Vashakidze N, Mebonia N, Gvamichava R
Tbilisi State Medical University; National Center for Disease Control and Public Health of Georgia.
Georgian Med News. 2018 Nov(284):27-32.
The aim of the study was to describe prognostic factors of Breast Cancer (BC) survival in relation to patient's age at diagnosis. Cox proportional hazard regression model was constructed. All women aged ≤80 years, diagnosed from 2006 to 2015 with invasive breast cancer, and included in the national cancer registry database, were eligible for inclusion in the analysis. We estimated hazard (mortality) ratio (HR) and 95% of confidence interval (95%CI). The patients under 41 years were selected as a reference group. High risk of death was defined as a mortality of BC patients within 5 years after diagnosis. Total number of BC cases enrolled in the study is 3852, about 10% of patients was under 41 years (a young group), 50% - 41-59 years (a middle age group), and 40% - 60 years and over (an elderly group). There were some age-specific differences in almost all the variables of interest: for example, 53.3% of patients aged under 41 years were detected at early stages (the first and second) compared with 46% in patients aged 41-59 years, and 45% in patients aged ≥60 years old. Younger women were more likely to have histologically poorly differentiated tumor; it was 42%, 35%, and 31% in young, middle, and elderly age group of patients accordingly. Utilization of radio and chemotherapy decreased with age. Application of radio and chemotherapy among young group of patients in comparison with older counterparts were about twice and 1.2 times higher accordingly. The HR for cancer cases detected at any stage, except of the first stage, was increasing with age and it was the highest and statistically significant for older patients, diagnosed at the second (HR=2.84; 95%CI=1.02-7.95) and fourth stages (HR=2.71; 95%CI=1.64-4.49). Poorly differentiated cancer has the worst outcome among elderly - aged ≥60 years old (HR=2.78; 95%CI=1.61-4.80), while moderately differentiated cancer survival is not related with patients' age during detection of cancer. In addition, absence of a radio or chemotherapy treatment is associated with increased hazard of mortality. In conclusion, the relatively low risk of mortality among young women diagnosed with BC in Georgia can be explained by the higher proportion of cases in the early stages and the high level of use of chemotherapy and radiotherapy.

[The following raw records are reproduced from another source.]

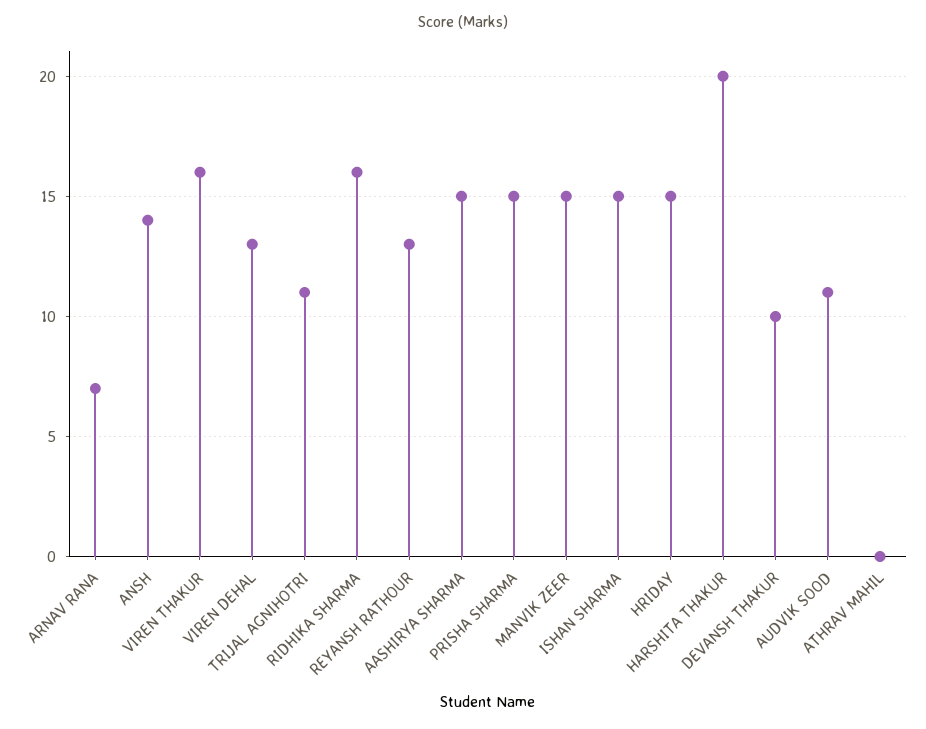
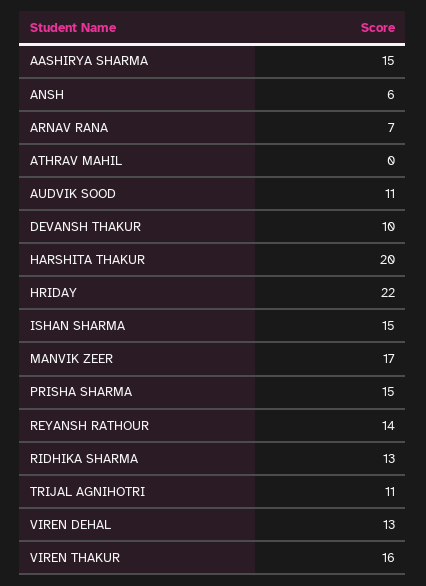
  {
    "ARNAV RANA": 7,
-   "ANSH": 14,
+   "ANSH": 6,
    "VIREN THAKUR": 16,
    "VIREN DEHAL": 13,
    "TRIJAL AGNIHOTRI": 11,
-   "RIDHIKA SHARMA": 16,
+   "RIDHIKA SHARMA": 13,
-   "REYANSH RATHOUR": 13,
+   "REYANSH RATHOUR": 14,
    "AASHIRYA SHARMA": 15,
    "PRISHA SHARMA": 15,
-   "MANVIK ZEER": 15,
+   "MANVIK ZEER": 17,
    "ISHAN SHARMA": 15,
-   "HRIDAY": 15,
+   "HRIDAY": 22,
    "HARSHITA THAKUR": 20,
    "DEVANSH THAKUR": 10,
    "AUDVIK SOOD": 11,
    "ATHRAV MAHIL": 0
  }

本研究的目的是描述乳腺癌(BC)生存的预后因素与诊断时患者年龄的关系。构建了Cox比例风险回归模型。所有年龄≤80岁、在2006年至2015年期间被诊断为浸润性乳腺癌并纳入国家癌症登记数据库的女性均有资格纳入分析。我们估计了风险(死亡率)比(HR)和95%置信区间(95%CI)。将41岁以下的患者作为参照组。高死亡风险定义为BC患者在诊断后5年内的死亡率。本研究纳入的BC病例总数为3852例,约10%的患者年龄在41岁以下(年轻组),50%在41 - 59岁(中年组),40%在60岁及以上(老年组)。几乎所有感兴趣的变量都存在一些年龄特异性差异:例如,41岁以下患者中有53.3%在早期阶段(第一和第二阶段)被检测出,而41 - 59岁患者中这一比例为46%,≥60岁患者中为45%。年轻女性更有可能患有组织学低分化肿瘤;相应地,年轻、中年和老年患者组中的比例分别为42%、35%和31%。放疗和化疗的使用率随年龄下降。与老年患者相比,年轻患者组中放疗和化疗的应用率分别高出约两倍和1.2倍。除第一阶段外,在任何阶段检测出的癌症病例的HR随年龄增加,对于在第二阶段(HR = 2.84;95%CI = 1.02 - 7.95)和第四阶段(HR = 2.71;95%CI = 1.64 - 4.49)诊断出的老年患者,HR最高且具有统计学意义。低分化癌症在≥60岁的老年患者中预后最差(HR = 2.78;95%CI = 1.61 - 4.80),而中分化癌症的生存率与癌症检测时患者的年龄无关。此外,未进行放疗或化疗与死亡风险增加相关。总之,格鲁吉亚诊断为BC的年轻女性相对较低的死亡风险可以通过早期病例比例较高以及化疗和放疗的高使用率来解释。